The whole downtown Halloween experience that exists today — including, spectacularly, the decorations along Grace Street — grew out of this effort to provide families a safe environment in which their children could spend an evening pretending to be superheroes, ghouls, darling princesses or traditional cowboys and pirates.

And, though few people today realize it, the Safe Trick or Treat was not the brainchild of The Smithfield Times. Credit for the concept goes to the now defunct Real Smithfield Jaycees, who saw the need to corral kids into a safe Halloween event way back in 1988. The Jaycees, an extraordinarily active group of young business people, back then put together the idea of a Safe Trick or Treat, including a costume contest, and held it around the Town Hall on Institute Street. 
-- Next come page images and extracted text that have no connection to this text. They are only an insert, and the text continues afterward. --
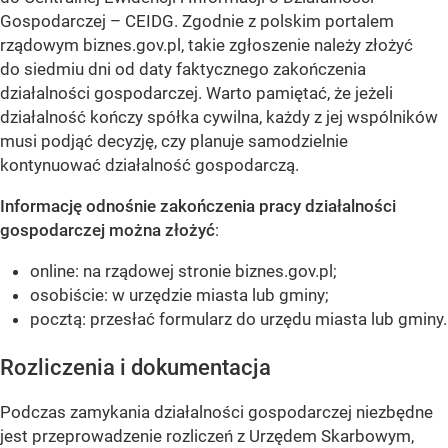
Gospodarczej – CEIDG. Zgodnie z polskim portalem
rządowym biznes.gov.pl, takie zgłoszenie należy złożyć
do siedmiu dni od daty faktycznego zakończenia
działalności gospodarczej. Warto pamiętać, że jeżeli
działalność kończy spółka cywilna, każdy z jej wspólników
musi podjąć decyzję, czy planuje samodzielnie
kontynuować działalność gospodarczą.
Informację odnośnie zakończenia pracy działalności
gospodarczej można złożyć
:
online: na rządowej stronie biznes.gov.pl;
osobiście: w urzędzie miasta lub gminy;
pocztą: przesłać formularz do urzędu miasta lub gminy.
Rozliczenia i dokumentacja
Podczas zamykania działalności gospodarczej niezbędne
jest przeprowadzenie rozliczeń z Urzędem Skarbowym,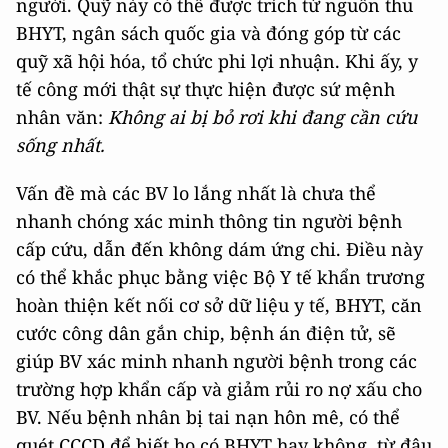
người. Quỹ này có thể được trích từ nguồn thu
BHYT, ngân sách quốc gia và đóng góp từ các
quỹ xã hội hóa, tổ chức phi lợi nhuận. Khi ấy, y
tế công mới thật sự thực hiện được sứ mệnh
nhân văn:
Không ai bị bỏ rơi khi đang cần cứu
sống nhất.
Vấn đề mà các BV lo lắng nhất là chưa thể
nhanh chóng xác minh thông tin người bệnh
cấp cứu, dẫn đến không dám ứng chi. Điều này
có thể khắc phục bằng việc Bộ Y tế khẩn trương
hoàn thiện kết nối cơ sở dữ liệu y tế, BHYT, căn
cước công dân gắn chip, bệnh án điện tử, sẽ
giúp BV xác minh nhanh người bệnh trong các
trường hợp khẩn cấp và giảm rủi ro nợ xấu cho
BV. Nếu bệnh nhân bị tai nạn hôn mê, có thể
quét CCCD để biết họ có BHYT hay không, từ đâu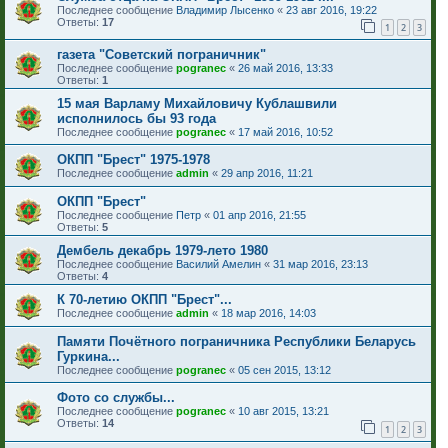
Последнее сообщение
Владимир Лысенко
«
23 авг 2016, 19:22
Ответы:
17
1
2
3
газета "Советский пограничник"
Последнее сообщение
pogranec
«
26 май 2016, 13:33
Ответы:
1
15 мая Варламу Михайловичу Кублашвили
исполнилось бы 93 года
Последнее сообщение
pogranec
«
17 май 2016, 10:52
ОКПП "Брест" 1975-1978
Последнее сообщение
admin
«
29 апр 2016, 11:21
ОКПП "Брест"
Последнее сообщение
Петр
«
01 апр 2016, 21:55
Ответы:
5
Дембель декабрь 1979-лето 1980
Последнее сообщение
Василий Амелин
«
31 мар 2016, 23:13
Ответы:
4
К 70-летию ОКПП "Брест"...
Последнее сообщение
admin
«
18 мар 2016, 14:03
Памяти Почётного пограничника Республики Беларусь
Гуркина...
Последнее сообщение
pogranec
«
05 сен 2015, 13:12
Фото со службы...
Последнее сообщение
pogranec
«
10 авг 2015, 13:21
Ответы:
14
1
2
3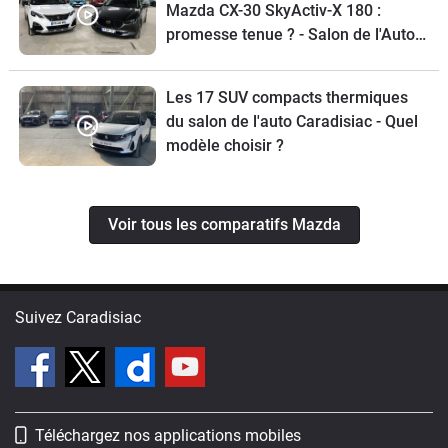
Mazda CX-30 SkyActiv-X 180 :
promesse tenue ? - Salon de l'Auto
Caradisiac 2020
Les 17 SUV compacts thermiques
du salon de l'auto Caradisiac - Quel
modèle choisir ?
Voir tous les comparatifs Mazda
Suivez Caradisiac
Téléchargez nos applications mobiles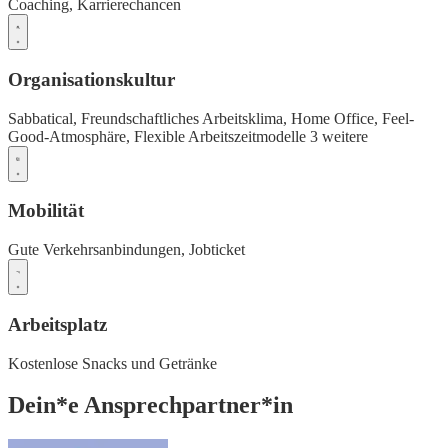
Coaching,
Karrierechancen
Organisationskultur
Sabbatical,
Freundschaftliches Arbeitsklima,
Home Office,
Feel-
Good-Atmosphäre,
Flexible Arbeitszeitmodelle
3 weitere
Mobilität
Gute Verkehrsanbindungen,
Jobticket
Arbeitsplatz
Kostenlose Snacks und Getränke
Dein*e Ansprechpartner*in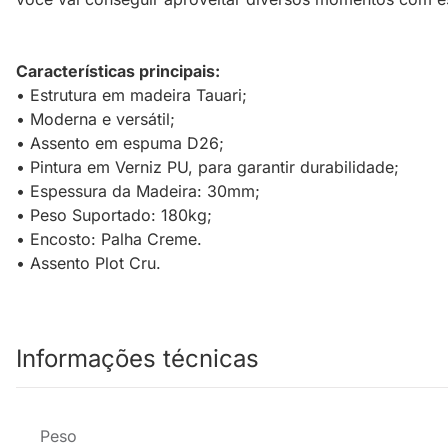
Características principais:
• Estrutura em madeira Tauari;
• Moderna e versátil;
• Assento em espuma D26;
• Pintura em Verniz PU, para garantir durabilidade;
• Espessura da Madeira: 30mm;
• Peso Suportado: 180kg;
• Encosto: Palha Creme.
• Assento Plot Cru.
Informações técnicas
Peso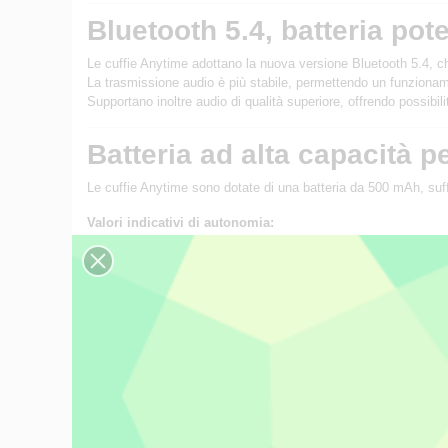
Bluetooth 5.4, batteria pot
Le cuffie Anytime adottano la nuova versione Bluetooth 5.4, ch
La trasmissione audio è più stabile, permettendo un funzioname
Supportano inoltre audio di qualità superiore, offrendo possibilit
Batteria ad alta capacità p
Le cuffie Anytime sono dotate di una batteria da 500 mAh, suffi
Valori indicativi di autonomia:
Riproduzione musicale con ANC disattivato:
circa 58 ore
Riproduzione musicale con ANC attivato:
circa 35 ore
Solo ANC attivo, senza musica:
circa 50 ore
In standby connesso a uno smartphone:
circa 330 ore
Supporto ANC e modalità 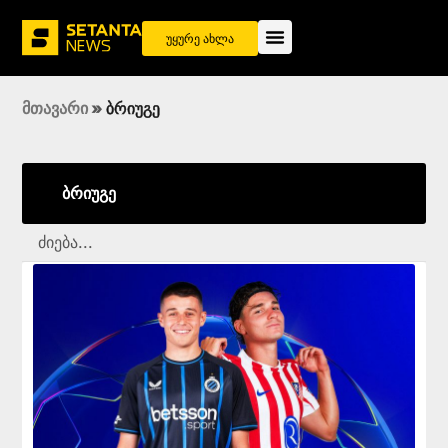
უყურე ახლა
მთავარი
»
ბრიუგე
ბრიუგე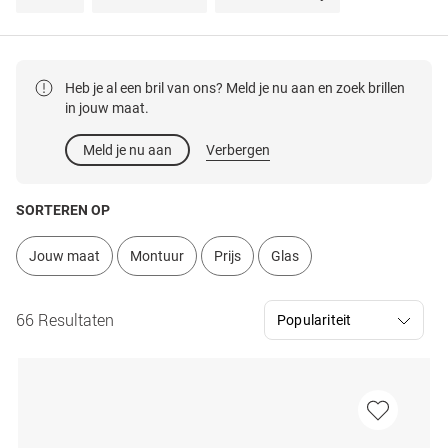
Heb je al een bril van ons? Meld je nu aan en zoek brillen
in jouw maat.
Meld je nu aan
Verbergen
SORTEREN OP
Jouw maat
Montuur
Prijs
Glas
66 Resultaten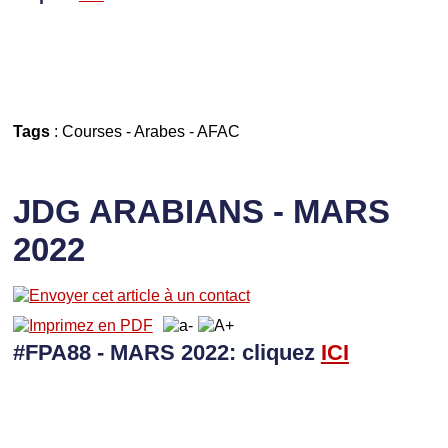
Tags
:
Courses
-
Arabes
-
AFAC
JDG ARABIANS - MARS
2022
#FPA88 - MARS 2022: cliquez
I
CI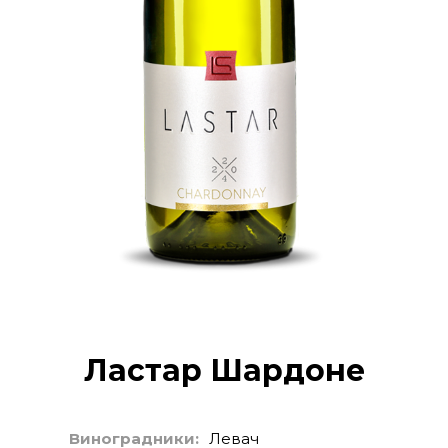
Ластар Шардоне
Виноградники:
Левач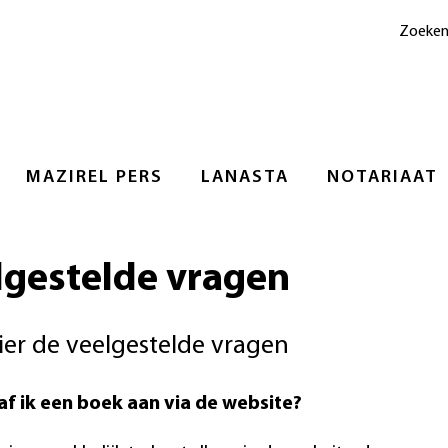
Zoeke
MAZIREL PERS
LANASTA
NOTARIAAT
lgestelde vragen
ier de veelgestelde vragen
af ik een boek aan via de website?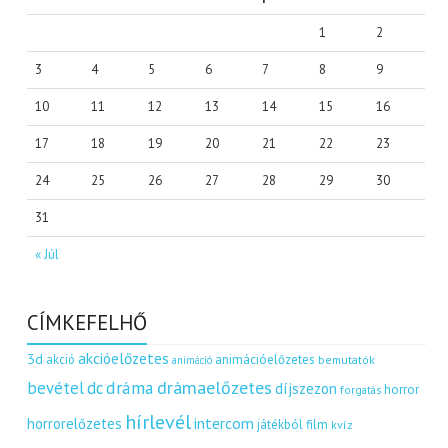
1
2
3
4
5
6
7
8
9
10
11
12
13
14
15
16
17
18
19
20
21
22
23
24
25
26
27
28
29
30
31
« Júl
CÍMKEFELHŐ
akcióelőzetes
3d
akció
animációelőzetes
bemutatók
animáció
dráma
drámaelőzetes
bevétel
dc
díjszezon
horror
forgatás
hírlevél
intercom
horrorelőzetes
játékból film
kvíz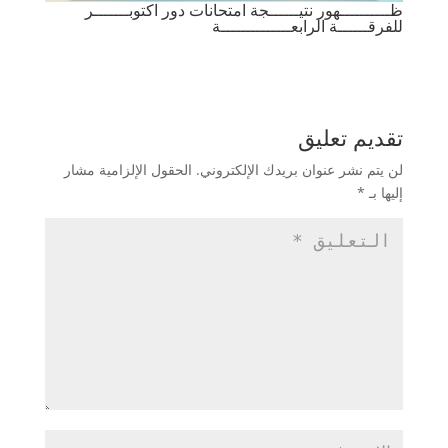
ظــــــــــهور نتيــــــجة امتحانات دور اكتوبـــــــر
للفرقــــــة الرابعــــــــــــــة
تقديم تعليق
لن يتم نشر عنوان بريدك الإلكتروني.
الحقول الإلزامية مشار
إليها بـ
*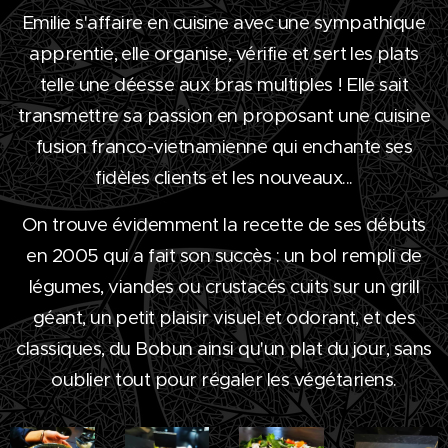
Emilie s'affaire en cuisine avec une sympathique
apprentie, elle organise, vérifie et sert les plats
telle une déesse aux bras multiples ! Elle sait
transmettre sa passion en proposant une cuisine
fusion franco-vietnamienne qui enchante ses
fidèles clients et les nouveaux...
On trouve évidemment la recette de ses débuts
en 2005 qui a fait son succès : un bol rempli de
légumes, viandes ou crustacés cuits sur un grill
géant, un petit plaisir visuel et odorant, et des
classiques, du Bobun ainsi qu'un plat du jour, sans
oublier tout pour régaler les végétariens.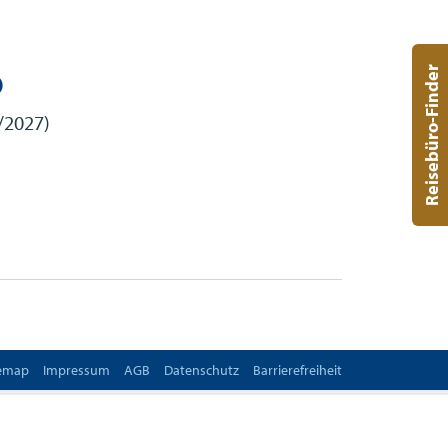
Reisebüro-Finder
)
/2027)
temap
Impressum
AGB
Datenschutz
Barrierefreiheit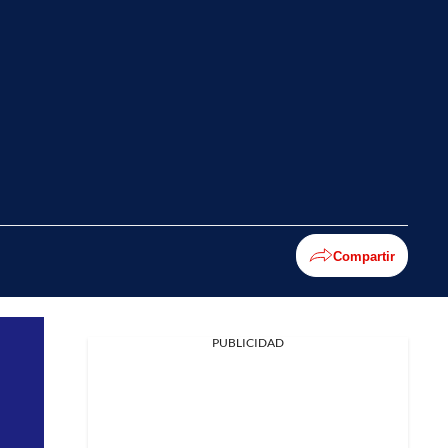
Compartir
PUBLICIDAD
Facebook
X
Whatsapp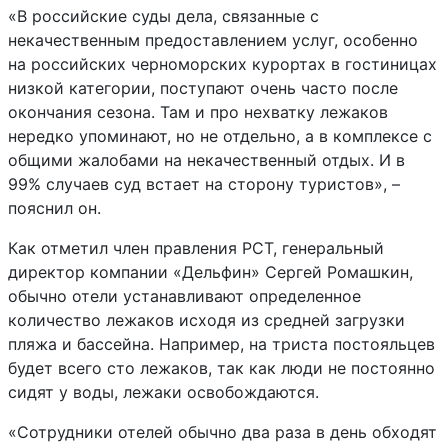
«В российские суды дела, связанные с
некачественным предоставлением услуг, особенно
на российских черноморских курортах в гостиницах
низкой категории, поступают очень часто после
окончания сезона. Там и про нехватку лежаков
нередко упоминают, но не отдельно, а в комплексе с
общими жалобами на некачественный отдых. И в
99% случаев суд встает на сторону туристов», –
пояснил он.
Как отметил член правления РСТ, генеральный
директор компании «Дельфин» Сергей Ромашкин,
обычно отели устанавливают определенное
количество лежаков исходя из средней загрузки
пляжа и бассейна. Например, на триста постояльцев
будет всего сто лежаков, так как люди не постоянно
сидят у воды, лежаки освобождаются.
«Сотрудники отелей обычно два раза в день обходят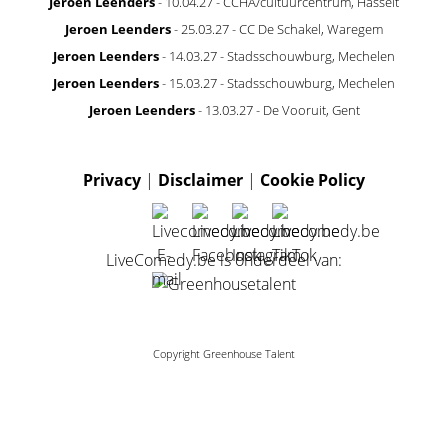
Jeroen Leenders
- 10.04.27 - CCHA/cultuurcentrum, Hasselt
Jeroen Leenders
- 25.03.27 - CC De Schakel, Waregem
Jeroen Leenders
- 14.03.27 - Stadsschouwburg, Mechelen
Jeroen Leenders
- 15.03.27 - Stadsschouwburg, Mechelen
Jeroen Leenders
- 13.03.27 - De Vooruit, Gent
Privacy
|
Disclaimer
|
Cookie Policy
LiveComedy.be is onderdeel van:
Copyright Greenhouse Talent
The events continued under Jaycees sponsorship for nearly a decade and morphed into a popular haunted house that the Jaycees cobbled together in their headquarters building — now, the VFW headquarters. That was a fundraising activity for the Jaycees, but the club continued the Safe Trick or Treat aspect of the evening for a brief period.

Declining membership took its toll on the Jaycees and its activities, and in the mid-1990s, the organized Halloween activities ended.

That’s when we stepped in to resurrect what we thought was a worthwhile activity. Most Main Street businesses agreed to participate and in 1997, The Smithfield Times launched what it billed as the “First Annual Halloween in Times Square.” 

The event took advantage of recent improvements on “the square.” The newspaper building had recently been enlarged and remodeled to present a more institutional appearance, and an old concert stage, built of plywood panels with no roof, had been demolished and replaced by a lighted and roofed gazebo. The stage was built to accommodate the summer concerts, but quickly became a more widely used public venue. The Safe Trick or Treat seemed like a natural addition.

Once the program had been resurrected, it grew rapidly, and within a couple of years was attracting well over a thousand people each Halloween.

Within a few years, Grace Street residents turned their community into a stroll through Halloween’s best in make believe. 

COVID-19 set the program back, and since then several groups have staged competing “Trunk or Treat” events that have drawn off some of the downtown crowd. Nevertheless, Main Street’s Safe Trick or Treat remains a mainstay activity for area families each fall.